Keo Rottanak said by mid-June at the latest the coal-power plant from Sihanoukville will be commissioned as the line is ready and the power plant is almost ready.
“If that is coming, Phnom Penh, Kandal, Kampong Speu [will have] no more cuts and of course after that this will be the end of this [blackout] problem,” Keo Rottanak told the Post in mid-May.
Keo Rottanak yesterday could not be reached for comment on details about recent demand and supply of electricity in the city.
According to the Post late last year, Phnom Penh requires up to 400 megawatts of electricity per day, but the present supply is only 290 megawatts, of which half is imported from Vietnam.
Speaking at the business networking event run by the Cambodian Federation of Employers and Business Associations on March 6, Sok Chenda Sophea, secretary general of the Council for the Development of Cambodia (CDC), said the real problem preventing investors from coming to Cambodia is the very high cost and unreliable supply of electricity.

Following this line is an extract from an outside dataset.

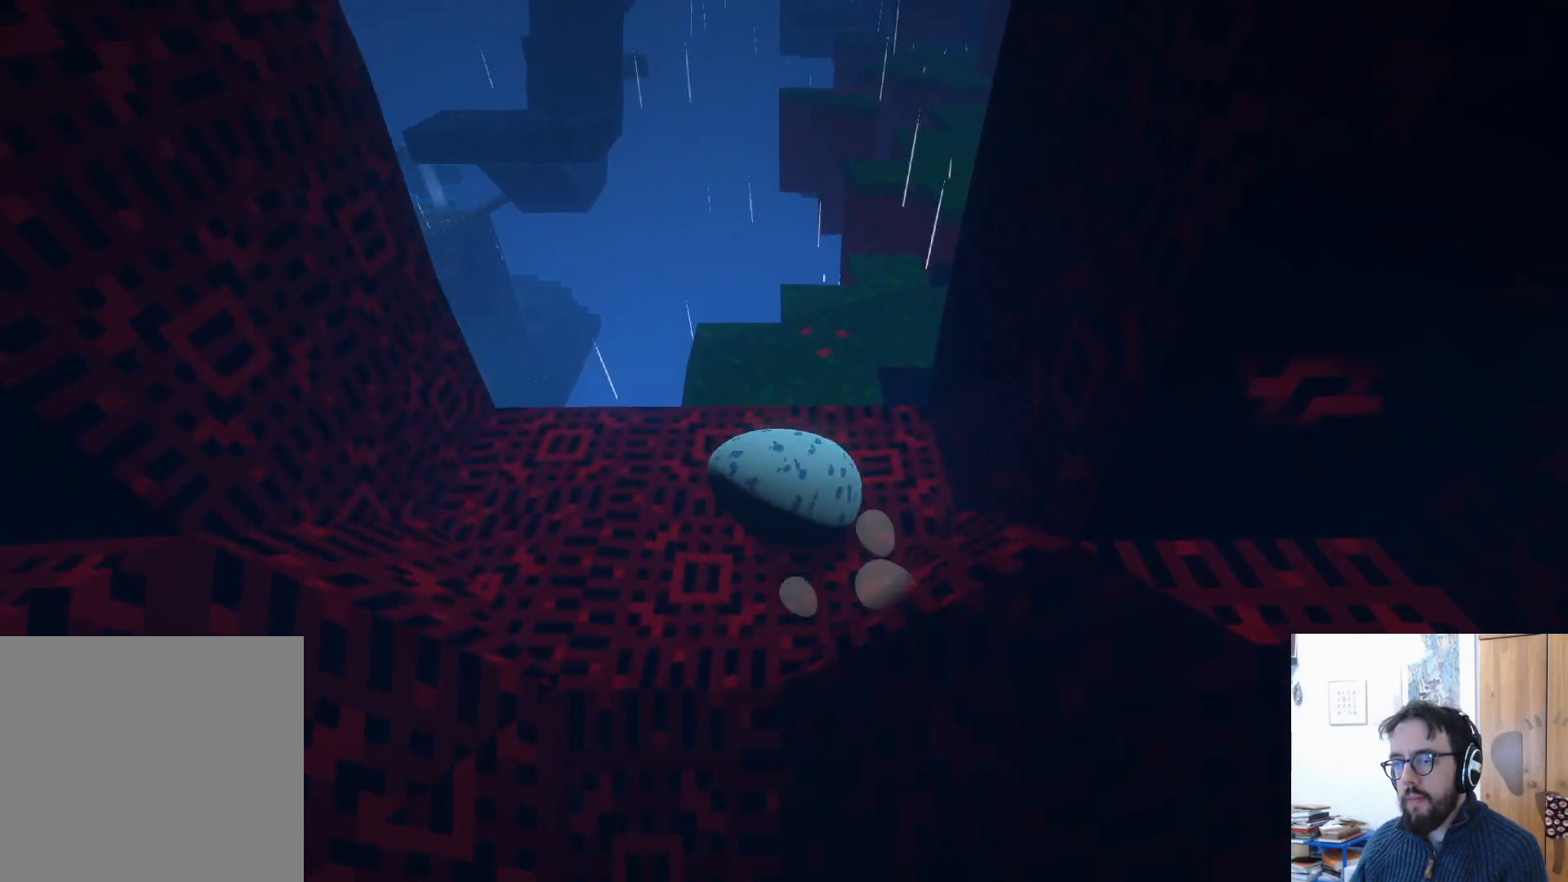
{"buttons": [], "left_stick": "up-right", "right_stick": "up-right", "events": [[267, "right_stick", "up-right"], [383, "left_stick", "up-right"]]}
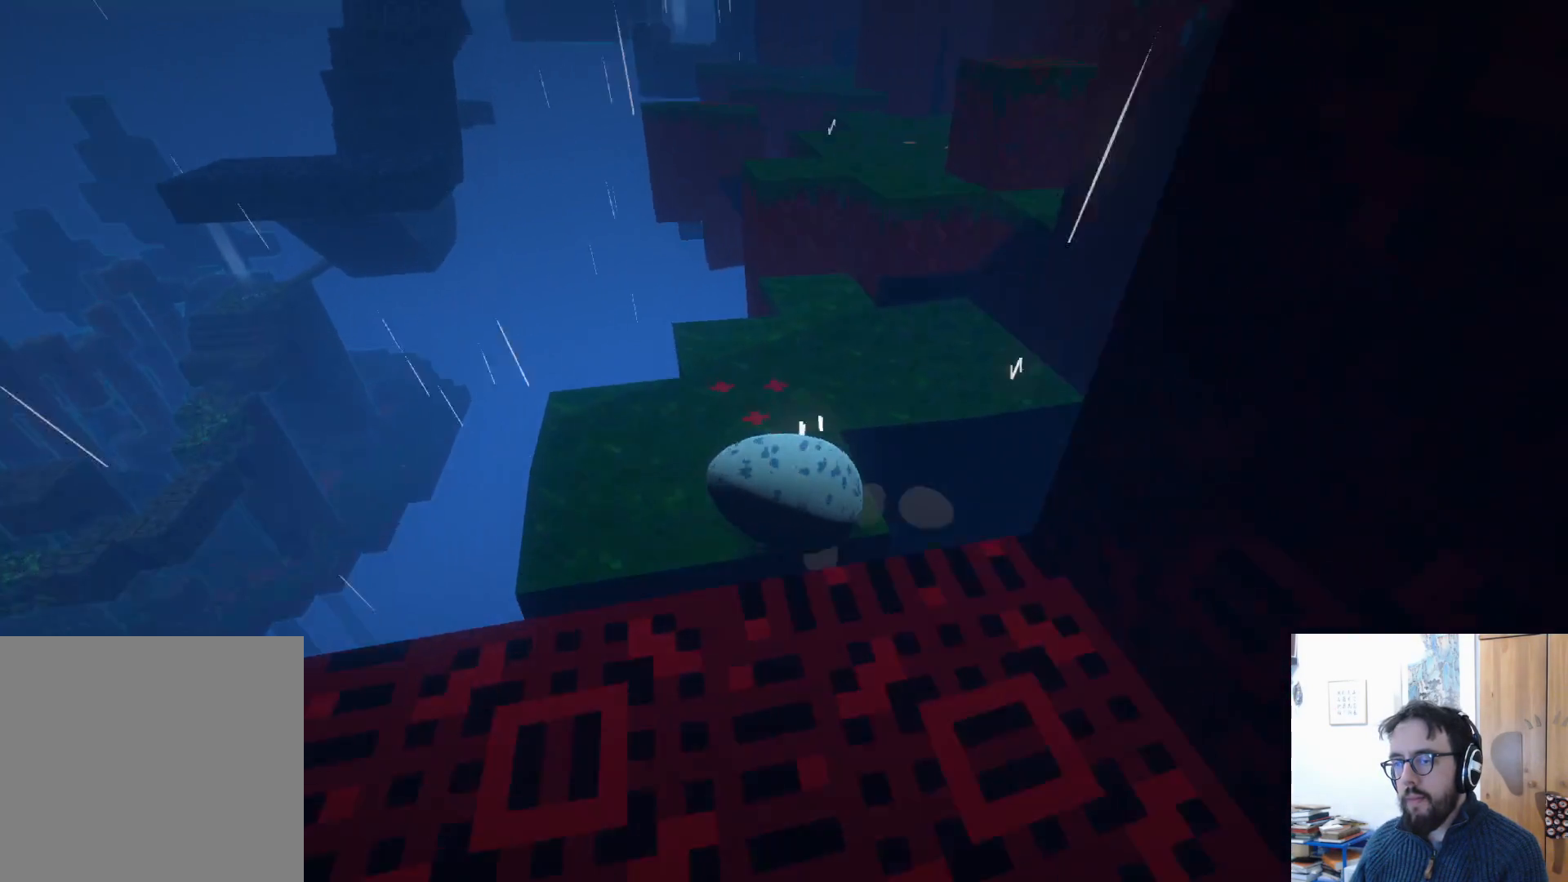
{"buttons": [], "left_stick": "right", "right_stick": "center", "events": [[33, "left_stick", "center"], [67, "right_stick", "center"], [267, "left_stick", "right"]]}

He added that the shortage of supply and high electricity costs are still a major issue for the CDC to lure investors into Cambodia.

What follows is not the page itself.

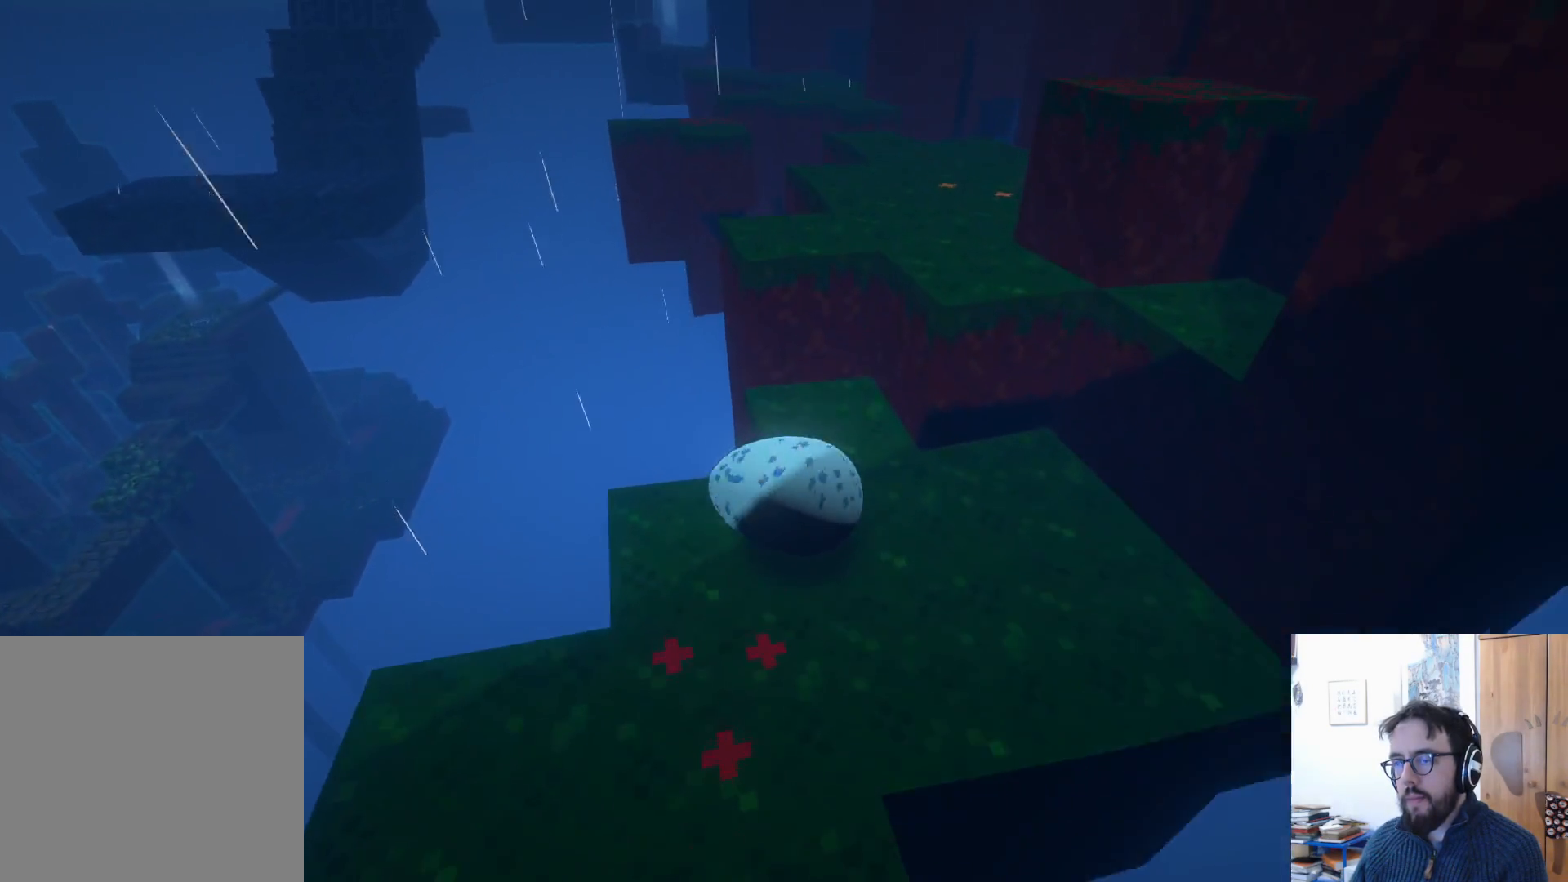
{"buttons": [], "left_stick": "up", "right_stick": "center", "events": [[17, "A", "down"], [100, "A", "up"], [500, "left_stick", "up"]]}
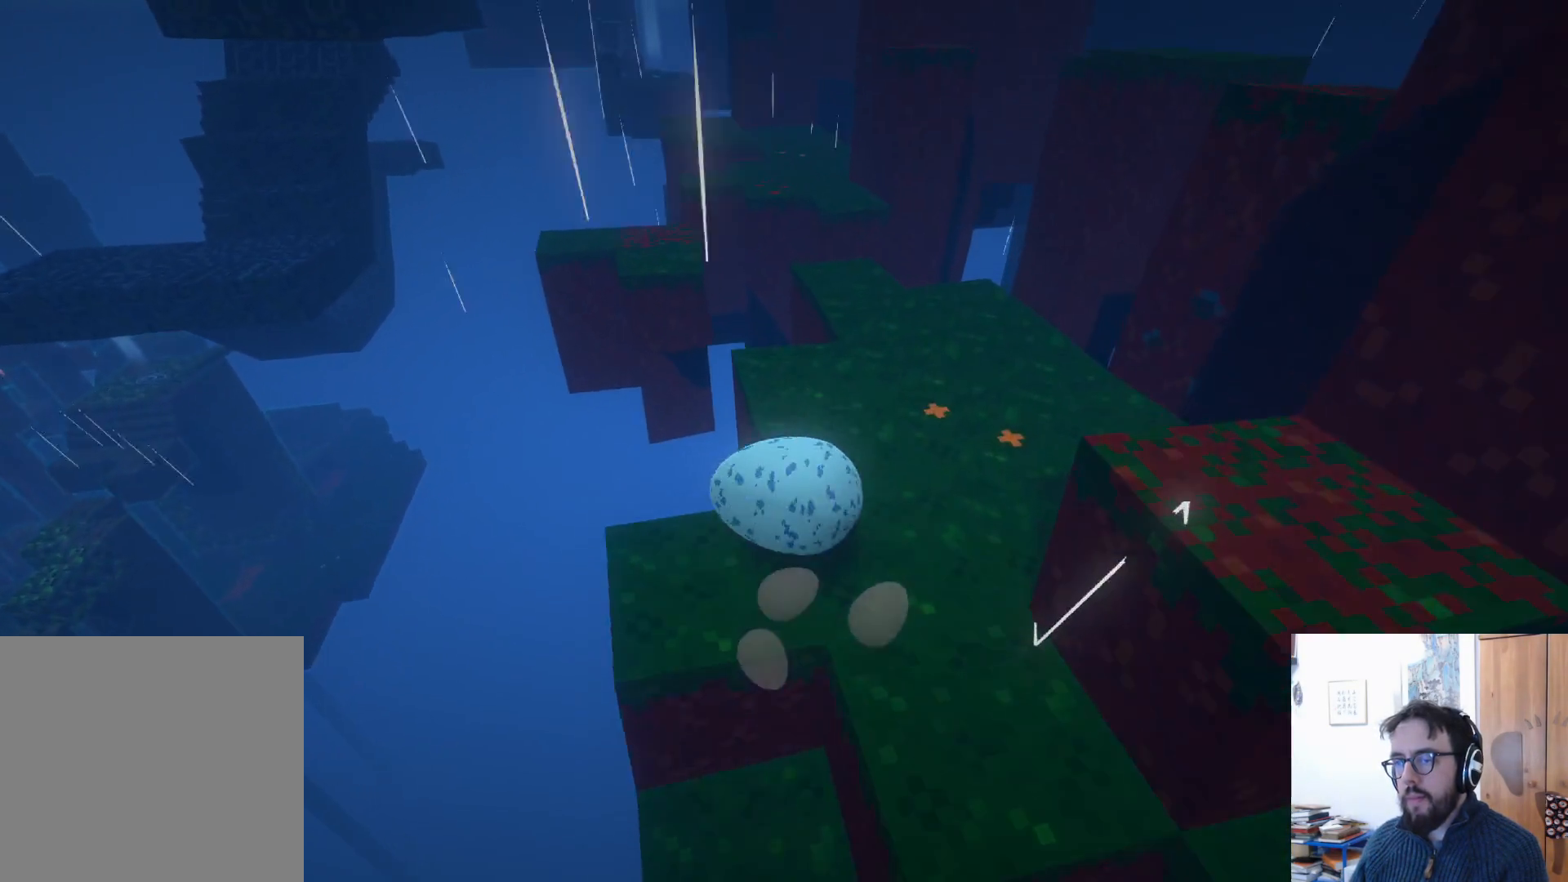
{"buttons": [], "left_stick": "up-left", "right_stick": "center", "events": [[100, "left_stick", "up-left"]]}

“We strongly believe that electricity supply and its quality will be better,” Said Sok Chenda, “However, it was confirmed that the price will only slightly decrease.”
According to a report in 2011 conducted by the ASEAN Center for Energy, Cambodia’s average electricity prices for industrial consumers range between 11.71 cents and 14.63 cents, while the range in Vietnam is 2.3 cents to 8.32 cents. In Thailand and Laos the costs are at 8.67 cents to 9.43 cents and 6.23 cents to 7.34 cents respectively.
“[The price] is the highest among the ASEAN economies,” the report said.